The first time you walk onto a ward as an FY1, you are terrified that someone will realise you do not know what you are doing. The first time you sit in a GP consulting room as a registrar, you are certain the patient can tell you are guessing. The first time you are called "consultant," you wait for someone to say there has been a mistake.
This experience is so universal in medicine that it has a name — imposter syndrome — and an estimated prevalence of 60-80% among medical trainees in published studies.
What Imposter Syndrome Is (and Is Not)
Imposter syndrome is the persistent internal experience of believing you are not as competent as others perceive you to be — despite objective evidence of competence (exams passed, clinical assessments completed, positive feedback received). It is characterised by: attribution of success to luck or external factors rather than ability, fear of being "found out" as inadequate, difficulty internalising achievements, and comparison of your internal experience (doubt, uncertainty) to others' external presentation (confidence, competence).
It is not a diagnosis. It is not in the DSM-5 or ICD-11. It is a psychological pattern — first described by Clance and Imes (1978) — that is prevalent in high-achieving populations and amplified by specific environmental features.
Why Medicine Amplifies It
Competitive hierarchy. Medical training is explicitly ranked — from medical school admissions through ARCP outcomes to consultant appointments. This creates a permanent comparison framework where someone is always performing "better" than you.

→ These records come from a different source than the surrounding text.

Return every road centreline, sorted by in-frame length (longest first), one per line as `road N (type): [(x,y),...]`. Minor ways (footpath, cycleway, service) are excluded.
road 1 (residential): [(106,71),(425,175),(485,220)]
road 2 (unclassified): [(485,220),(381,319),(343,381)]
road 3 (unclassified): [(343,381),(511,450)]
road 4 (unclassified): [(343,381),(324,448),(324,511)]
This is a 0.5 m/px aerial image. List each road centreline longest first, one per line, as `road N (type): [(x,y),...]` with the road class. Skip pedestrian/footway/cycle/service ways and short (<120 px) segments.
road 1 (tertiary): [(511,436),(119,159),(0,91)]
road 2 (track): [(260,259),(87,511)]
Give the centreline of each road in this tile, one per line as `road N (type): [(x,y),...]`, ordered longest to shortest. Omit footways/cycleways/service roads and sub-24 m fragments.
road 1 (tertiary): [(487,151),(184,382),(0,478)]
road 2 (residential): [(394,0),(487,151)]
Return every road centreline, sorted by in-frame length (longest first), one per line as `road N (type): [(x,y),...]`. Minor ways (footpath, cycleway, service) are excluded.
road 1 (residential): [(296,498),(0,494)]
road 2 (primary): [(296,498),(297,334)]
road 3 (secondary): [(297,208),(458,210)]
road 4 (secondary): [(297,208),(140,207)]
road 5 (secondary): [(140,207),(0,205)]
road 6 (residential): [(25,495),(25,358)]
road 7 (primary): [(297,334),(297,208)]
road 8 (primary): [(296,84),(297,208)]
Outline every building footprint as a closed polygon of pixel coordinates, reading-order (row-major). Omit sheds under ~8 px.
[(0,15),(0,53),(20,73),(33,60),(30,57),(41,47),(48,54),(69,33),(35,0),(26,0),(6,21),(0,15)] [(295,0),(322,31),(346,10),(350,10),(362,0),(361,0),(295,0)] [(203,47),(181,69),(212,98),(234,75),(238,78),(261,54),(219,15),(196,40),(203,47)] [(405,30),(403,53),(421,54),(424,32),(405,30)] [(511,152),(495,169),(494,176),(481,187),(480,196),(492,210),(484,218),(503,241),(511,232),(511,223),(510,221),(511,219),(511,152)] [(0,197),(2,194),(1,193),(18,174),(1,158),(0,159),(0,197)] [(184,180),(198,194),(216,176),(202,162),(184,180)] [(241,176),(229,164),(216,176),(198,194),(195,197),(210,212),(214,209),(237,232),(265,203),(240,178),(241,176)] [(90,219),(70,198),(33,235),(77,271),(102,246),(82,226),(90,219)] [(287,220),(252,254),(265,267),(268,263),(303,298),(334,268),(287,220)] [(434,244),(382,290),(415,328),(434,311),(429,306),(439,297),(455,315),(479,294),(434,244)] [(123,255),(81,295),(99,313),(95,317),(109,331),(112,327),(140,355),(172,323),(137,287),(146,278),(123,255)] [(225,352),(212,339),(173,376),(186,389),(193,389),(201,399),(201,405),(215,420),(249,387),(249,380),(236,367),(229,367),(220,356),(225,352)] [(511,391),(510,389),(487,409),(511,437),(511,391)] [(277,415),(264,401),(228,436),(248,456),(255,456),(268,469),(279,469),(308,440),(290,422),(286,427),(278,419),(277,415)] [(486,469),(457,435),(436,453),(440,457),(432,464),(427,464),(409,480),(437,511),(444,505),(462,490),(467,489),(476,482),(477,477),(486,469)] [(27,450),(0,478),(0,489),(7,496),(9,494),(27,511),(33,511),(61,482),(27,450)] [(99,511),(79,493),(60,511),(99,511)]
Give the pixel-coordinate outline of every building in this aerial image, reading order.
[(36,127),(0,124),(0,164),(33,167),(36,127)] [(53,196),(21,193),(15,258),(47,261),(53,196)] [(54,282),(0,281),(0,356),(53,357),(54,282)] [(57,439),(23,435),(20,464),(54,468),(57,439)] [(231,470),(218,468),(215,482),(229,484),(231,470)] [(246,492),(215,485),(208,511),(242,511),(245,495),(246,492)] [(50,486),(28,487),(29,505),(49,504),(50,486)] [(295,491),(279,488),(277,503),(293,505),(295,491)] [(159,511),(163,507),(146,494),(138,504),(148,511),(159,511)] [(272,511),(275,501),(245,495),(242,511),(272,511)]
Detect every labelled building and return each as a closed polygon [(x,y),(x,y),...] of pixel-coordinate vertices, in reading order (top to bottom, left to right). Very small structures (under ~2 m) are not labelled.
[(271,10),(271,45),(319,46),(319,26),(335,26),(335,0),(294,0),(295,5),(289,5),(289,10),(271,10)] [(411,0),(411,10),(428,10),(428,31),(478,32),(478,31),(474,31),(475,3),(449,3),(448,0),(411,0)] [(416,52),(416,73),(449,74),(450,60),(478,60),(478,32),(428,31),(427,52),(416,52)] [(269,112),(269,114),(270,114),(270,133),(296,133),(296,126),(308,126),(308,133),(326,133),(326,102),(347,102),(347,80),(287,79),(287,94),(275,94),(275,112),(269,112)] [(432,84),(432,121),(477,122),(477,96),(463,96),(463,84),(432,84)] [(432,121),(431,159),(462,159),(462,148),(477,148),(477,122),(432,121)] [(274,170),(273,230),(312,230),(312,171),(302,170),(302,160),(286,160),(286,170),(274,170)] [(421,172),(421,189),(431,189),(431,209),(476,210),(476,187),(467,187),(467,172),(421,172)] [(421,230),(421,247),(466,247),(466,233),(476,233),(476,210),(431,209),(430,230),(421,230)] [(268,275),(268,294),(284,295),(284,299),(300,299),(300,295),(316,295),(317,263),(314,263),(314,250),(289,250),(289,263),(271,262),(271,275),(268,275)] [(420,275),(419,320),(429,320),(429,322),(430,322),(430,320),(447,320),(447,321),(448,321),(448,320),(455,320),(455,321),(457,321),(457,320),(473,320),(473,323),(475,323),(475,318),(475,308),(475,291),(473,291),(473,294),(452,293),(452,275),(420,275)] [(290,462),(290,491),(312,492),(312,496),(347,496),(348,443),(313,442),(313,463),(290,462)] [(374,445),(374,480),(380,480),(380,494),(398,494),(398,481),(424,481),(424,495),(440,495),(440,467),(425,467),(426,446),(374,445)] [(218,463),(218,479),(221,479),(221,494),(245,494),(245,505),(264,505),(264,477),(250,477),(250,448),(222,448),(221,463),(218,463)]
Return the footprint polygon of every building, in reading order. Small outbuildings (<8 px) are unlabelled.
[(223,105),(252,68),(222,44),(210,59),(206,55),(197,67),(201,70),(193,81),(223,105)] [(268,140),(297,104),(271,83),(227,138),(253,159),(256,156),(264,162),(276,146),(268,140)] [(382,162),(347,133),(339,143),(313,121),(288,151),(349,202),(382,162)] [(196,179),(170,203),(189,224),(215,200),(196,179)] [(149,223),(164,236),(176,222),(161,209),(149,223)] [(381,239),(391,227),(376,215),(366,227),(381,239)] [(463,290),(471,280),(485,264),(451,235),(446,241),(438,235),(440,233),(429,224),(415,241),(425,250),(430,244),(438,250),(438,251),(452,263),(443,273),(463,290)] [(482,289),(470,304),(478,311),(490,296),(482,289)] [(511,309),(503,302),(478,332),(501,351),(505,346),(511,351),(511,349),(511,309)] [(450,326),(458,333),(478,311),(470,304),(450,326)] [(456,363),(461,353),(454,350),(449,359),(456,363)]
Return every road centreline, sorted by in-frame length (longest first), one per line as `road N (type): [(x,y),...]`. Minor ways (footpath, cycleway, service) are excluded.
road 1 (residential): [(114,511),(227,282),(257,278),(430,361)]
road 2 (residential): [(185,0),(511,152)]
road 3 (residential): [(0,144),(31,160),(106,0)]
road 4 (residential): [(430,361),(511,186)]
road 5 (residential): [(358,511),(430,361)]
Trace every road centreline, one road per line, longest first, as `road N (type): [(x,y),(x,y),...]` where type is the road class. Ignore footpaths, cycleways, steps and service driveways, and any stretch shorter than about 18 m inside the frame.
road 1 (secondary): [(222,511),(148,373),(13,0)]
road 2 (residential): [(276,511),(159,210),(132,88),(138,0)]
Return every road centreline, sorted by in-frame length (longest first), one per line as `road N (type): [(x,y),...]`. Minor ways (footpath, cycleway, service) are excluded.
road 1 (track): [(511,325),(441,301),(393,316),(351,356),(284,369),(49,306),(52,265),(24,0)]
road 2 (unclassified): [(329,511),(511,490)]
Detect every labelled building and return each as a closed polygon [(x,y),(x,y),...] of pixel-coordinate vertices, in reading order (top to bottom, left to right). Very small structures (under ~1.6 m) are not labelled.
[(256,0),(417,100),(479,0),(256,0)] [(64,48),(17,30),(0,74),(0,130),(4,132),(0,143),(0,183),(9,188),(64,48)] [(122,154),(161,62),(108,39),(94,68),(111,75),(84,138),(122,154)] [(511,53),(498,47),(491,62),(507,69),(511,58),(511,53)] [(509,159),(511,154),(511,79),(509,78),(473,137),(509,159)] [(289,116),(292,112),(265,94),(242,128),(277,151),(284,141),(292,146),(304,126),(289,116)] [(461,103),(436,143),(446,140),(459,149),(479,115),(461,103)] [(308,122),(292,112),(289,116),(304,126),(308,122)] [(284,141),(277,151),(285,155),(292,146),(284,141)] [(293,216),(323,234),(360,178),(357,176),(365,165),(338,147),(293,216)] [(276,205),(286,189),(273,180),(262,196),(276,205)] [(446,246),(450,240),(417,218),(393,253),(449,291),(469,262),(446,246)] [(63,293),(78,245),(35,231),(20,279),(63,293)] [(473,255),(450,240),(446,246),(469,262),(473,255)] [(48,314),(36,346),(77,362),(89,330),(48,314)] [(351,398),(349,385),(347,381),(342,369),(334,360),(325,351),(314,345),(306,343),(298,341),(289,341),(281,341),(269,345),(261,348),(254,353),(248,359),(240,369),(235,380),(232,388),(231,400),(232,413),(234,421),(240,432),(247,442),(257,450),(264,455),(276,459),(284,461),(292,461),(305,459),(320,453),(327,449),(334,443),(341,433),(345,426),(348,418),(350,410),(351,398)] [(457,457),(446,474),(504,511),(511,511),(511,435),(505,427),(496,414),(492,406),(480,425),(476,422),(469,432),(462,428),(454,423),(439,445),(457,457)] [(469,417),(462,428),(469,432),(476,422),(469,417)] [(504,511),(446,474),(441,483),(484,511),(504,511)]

High stakes. Mistakes in medicine have consequences — patient harm, complaints, legal action. The stakes amplify the fear of being inadequate because the consequences of inadequacy are severe and visible.
Knowledge infinity. Medicine is a field where you can never know everything. Every clinical encounter can reveal something you do not know. In most professions, experience reduces the frequency of encountering unknown material. In medicine, experience broadens your awareness of how much you do not know — the more you learn, the more you realise you have not learned.
The confidence performance. Senior clinicians who mentor you appear confident and decisive. You feel uncertain and hesitant. You assume the gap is competence. In reality, the gap is often experience — and the senior clinicians felt exactly the same at your career stage. But they rarely say so.
Cognitive Strategies
Evidence collection. When the imposter feeling surfaces, counter it with evidence. You passed your exams. You completed your assessments. Patients have thanked you. Colleagues have sought your opinion. The evidence of competence exists — imposter syndrome makes you dismiss it. Deliberately cataloguing evidence (a simple list: "things I did well this week") counteracts the dismissal.
Reframing uncertainty as competence. The doctor who says "I'm not sure — let me look that up" is practising better medicine than the doctor who guesses. Uncertainty is not evidence of incompetence. It is evidence of intellectual honesty and safe practice. Using Ask iatroX to verify a management decision during a consultation is not a sign that you do not know your job — it is a sign that you practise evidence-based medicine.
Normalisation. Talking about imposter syndrome with peers — honestly, not performatively — reduces its power. When you discover that the registrar you admire also feels like a fraud on difficult on-calls, the feeling becomes normal rather than pathological.
When It Becomes a Problem
Imposter syndrome becomes a clinical problem when it produces: persistent anxiety that interferes with clinical functioning, avoidance behaviour (avoiding challenging cases, not applying for opportunities, declining leadership roles), physical symptoms (insomnia, palpitations, GI disturbance before clinical shifts), or progression to depression or burnout.
If you are experiencing these symptoms, please talk to someone — a trusted colleague, your educational supervisor, NHS Practitioner Health (free, confidential, self-referral for doctors), or your own GP.
Perspective From a Solo Founder GP
Building iatroX while maintaining clinical practice as a GP is its own imposter syndrome laboratory. Writing clinical content and wondering whether it is accurate enough. Building an adaptive engine and wondering whether it is good enough. Launching into a market where Passmedicine, Pastest, and Quesmed have decade-long head starts and wondering whether anyone will use it.
The imposter feeling does not go away. What changes is your relationship with it. You learn to notice it, acknowledge it, and act anyway. The alternative — waiting until you feel confident before you start — means never starting. And the patients, the trainees, and the profession are better served by an imperfect tool built by someone who questioned everything than by a perfect tool that was never built because its creator waited for certainty.